Plus, he leaves the apartment to Scary Music, which is probably the clearest signal.

Like I say, it’s not that it’s not plausible, I just don’t think there’s any actual suggestion that he’s done so and thus I don’t think that the movie is intending that reading. It’s not always as thuddingly obvious as the flashbacks to reveal the nonexistence of their relationship (which I definitely would have taken exception to if it had been real but I never really expected it to be given that his behavior was clearly not something any real woman would find attractive - the only reason I was uncertain was they played that line for so long). But I don’t think it’s an especially subtle movie, either, and I feel like if they’d intended that we’d at least hear gunshots or see a headline about the murder or something. Scary Music feels quite appropriate to him having broken into her apartment and sat there when they don’t actually know each other, even if he just left afterwards. YMMV.

Yeah, I’m with malk. I’d also push pretty hard against the idea that Zazie Beetz and her little girl are killed offscreen, even though I tend to favor darker implications when it comes to offscreen killings of families. There is no internal evidence for Joker murdering anyone offscreen. To the contrary, he has no motivation to kill them, and his past behavior of only killing people “who deserve it” excludes them as possible victims. If murdering the woman he thought he loved – not to mention a little kid! – was part of Joker’s origin story, good lord, that’s something you’d want to focus on, or at least imply. It’s not something you’d leave open to interpretation.

-Tom

Very nice. You need to comment more often @Mercanis. :)

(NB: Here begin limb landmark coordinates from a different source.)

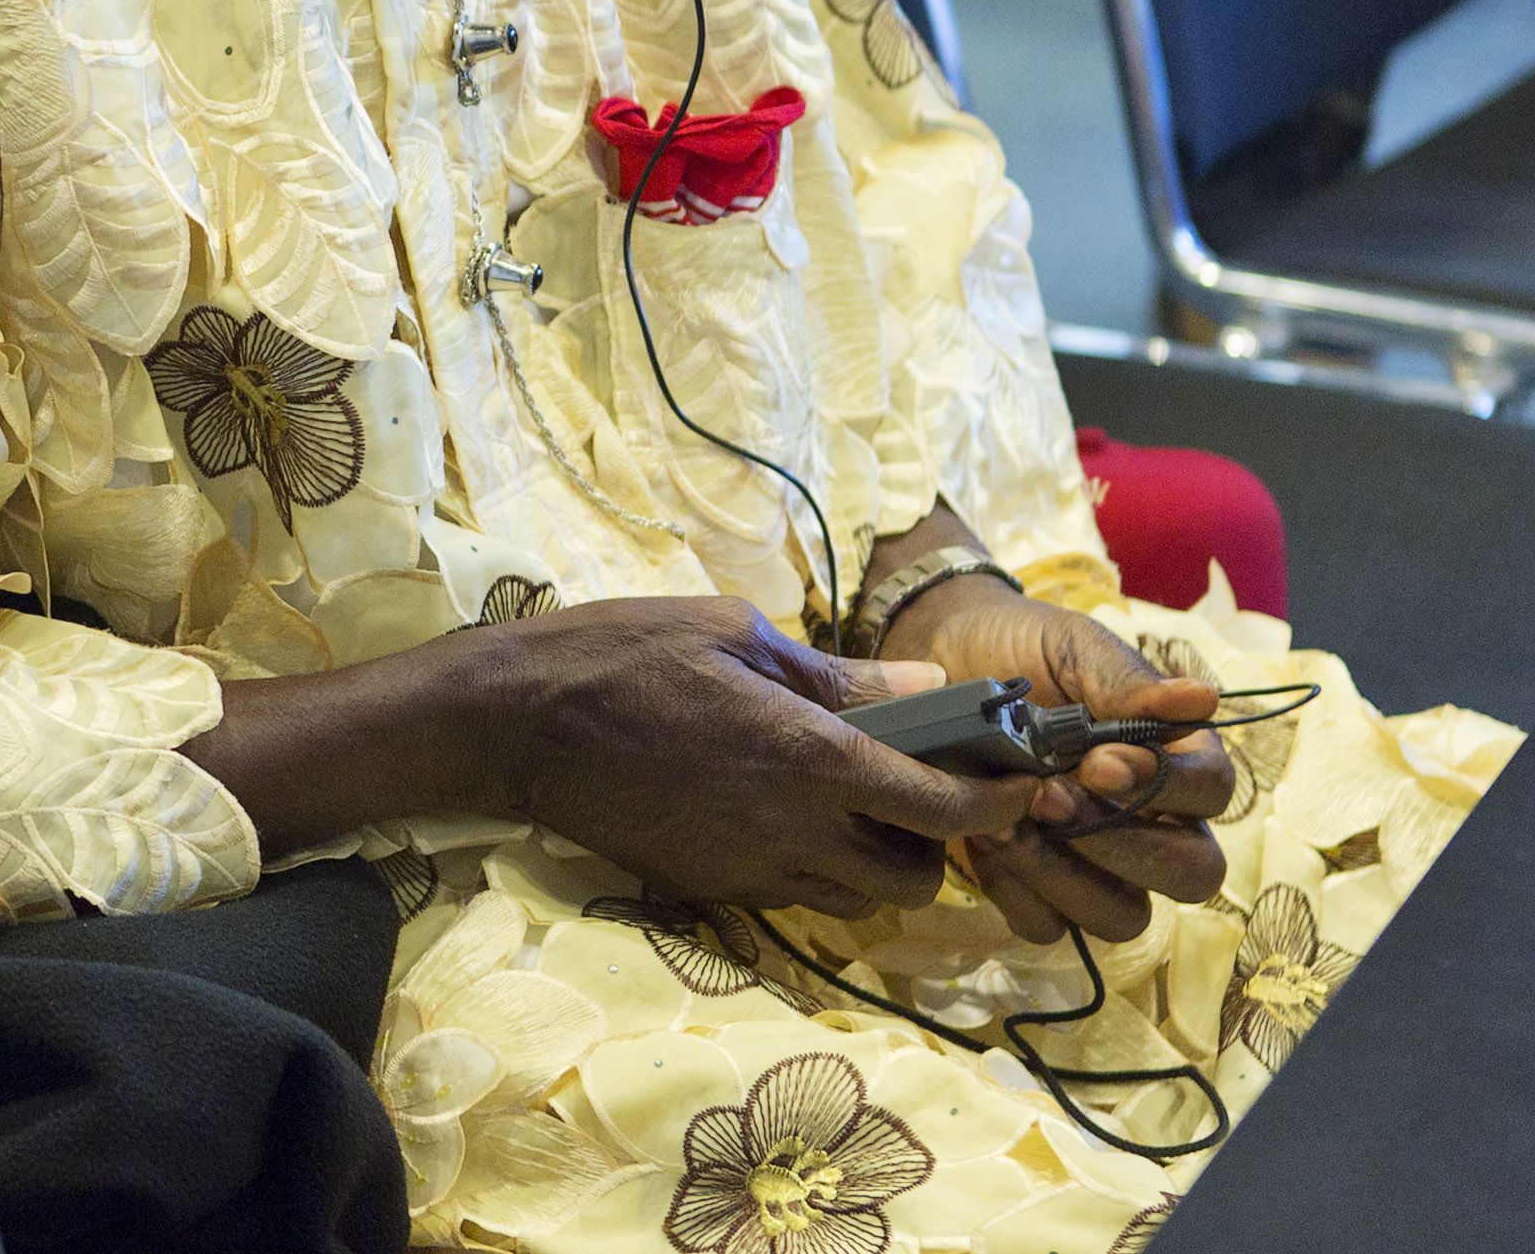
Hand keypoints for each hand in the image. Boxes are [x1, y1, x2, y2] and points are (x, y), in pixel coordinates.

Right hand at [445, 596, 1036, 915]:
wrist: (515, 723)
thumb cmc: (621, 653)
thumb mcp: (733, 632)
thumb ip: (836, 672)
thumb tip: (924, 681)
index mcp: (808, 756)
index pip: (940, 808)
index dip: (996, 806)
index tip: (1018, 787)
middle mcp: (791, 829)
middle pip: (913, 880)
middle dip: (936, 847)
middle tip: (916, 794)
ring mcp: (747, 869)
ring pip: (856, 903)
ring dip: (874, 865)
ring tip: (850, 808)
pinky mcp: (707, 890)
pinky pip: (791, 897)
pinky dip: (813, 870)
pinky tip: (781, 816)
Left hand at [881, 573, 1232, 941]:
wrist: (938, 667)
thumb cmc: (1019, 651)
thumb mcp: (1070, 648)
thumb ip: (1126, 682)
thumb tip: (1202, 697)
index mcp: (1173, 759)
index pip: (1213, 791)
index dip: (1168, 787)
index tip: (1098, 762)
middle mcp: (1152, 823)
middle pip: (1189, 874)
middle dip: (1120, 845)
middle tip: (1046, 797)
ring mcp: (1099, 867)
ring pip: (1122, 916)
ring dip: (1064, 876)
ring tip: (1003, 821)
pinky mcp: (1039, 890)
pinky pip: (1047, 926)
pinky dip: (1015, 892)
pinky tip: (980, 841)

I didn’t feel much about Joker at all. I guess it’s nice to see a comic book movie have so low stakes and be so character focused, and it’s worth seeing for Phoenix’ performance and the production design alone, but I don’t think it amounts to much in the end. It waves class war signifiers around, but doesn’t do anything with them. The ambiguity Tom found so interesting I don’t think is compelling ambiguity, that drives towards some thematic point. It’s just Phillips being a real goddamn sloppy storyteller.

The Telltale Batman games did as well. Well, not antagonist – he’s still dead. But it’s revealed that he was villainous when he was alive. It’s a take I really like - you don’t get Wayne money innocently, and it makes Bruce more interesting as well.

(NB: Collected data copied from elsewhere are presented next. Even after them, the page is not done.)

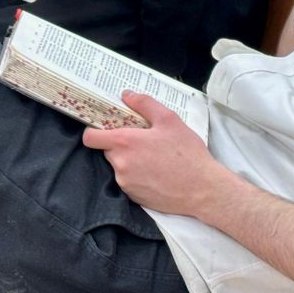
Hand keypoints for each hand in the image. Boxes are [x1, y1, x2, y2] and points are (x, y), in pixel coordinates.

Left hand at [81, 93, 226, 215]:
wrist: (202, 189)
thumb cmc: (187, 154)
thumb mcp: (169, 120)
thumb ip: (145, 104)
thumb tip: (127, 95)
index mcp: (125, 143)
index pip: (91, 137)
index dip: (96, 131)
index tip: (109, 128)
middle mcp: (120, 164)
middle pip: (108, 150)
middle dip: (122, 145)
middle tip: (144, 141)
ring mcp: (125, 183)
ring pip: (120, 166)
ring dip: (131, 161)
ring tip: (155, 158)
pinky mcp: (133, 197)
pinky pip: (129, 181)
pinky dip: (138, 176)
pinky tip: (158, 173)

But speaking of Bruce, I really didn’t need to see that scene again. How many times have we seen the Waynes murdered now?

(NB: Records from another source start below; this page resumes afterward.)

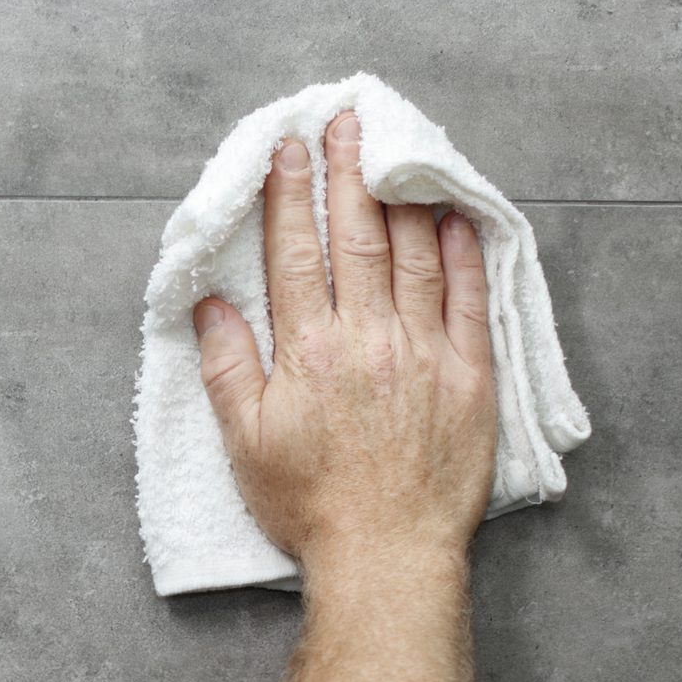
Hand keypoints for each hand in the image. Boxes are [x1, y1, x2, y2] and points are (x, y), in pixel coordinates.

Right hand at [192, 110, 497, 569]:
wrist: (385, 556)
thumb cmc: (311, 507)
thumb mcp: (246, 445)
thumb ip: (227, 370)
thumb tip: (210, 308)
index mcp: (310, 352)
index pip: (296, 254)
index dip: (291, 196)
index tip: (290, 151)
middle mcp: (369, 339)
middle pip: (357, 238)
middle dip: (348, 173)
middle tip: (346, 125)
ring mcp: (425, 354)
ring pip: (415, 256)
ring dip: (403, 199)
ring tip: (395, 155)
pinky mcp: (469, 378)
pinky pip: (470, 300)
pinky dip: (464, 255)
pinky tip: (456, 221)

Smothering someone with a pillow is kind of inherently a discrete kind of murder, and isn’t the more important thing in that scene Joker’s face as he kills his mother rather than seeing a shot of a pillow being pressed down?

A little late here but thanks for doing the podcast. You covered a lot of fridge logic moments (and some I didn’t) that I had including the 7 shots from the revolver in the subway that Dingus noticed. I was just assuming that he managed to insert a spare bullet off screen inside the train.

My close over/under are movies (which I also enjoyed) with similar character stories where violennce triggers their development.
Over: Super Dark Times - makes me queasy in a way that Joker didn’t
Under: Nightcrawler - still a good movie but EDIT: Jake Gyllenhaal is too creepy and not in an entertaining way

My thoughts on the movie is that it is mostly like Taxi Driver but with catharsis. I think the ancestral sideplot seems disjointed from the rest of the arc. It’s also fine to have ambiguity in your main plot but when almost every (unoriginal) plotline (romance interest, biological parents, medicine vs. delusions/psychosis) is left untied it leaves me a little disinterested.
I think the whole tragedy/comedy part of the script was a little on the nose for what theater/cinema is and should have been subtext. The simultaneous laughing/crying seemed like an actor exercise for Joaquin Phoenix (when he can’t even keep his eyes open) but he definately has the sympathetic but villainous quality to his presence.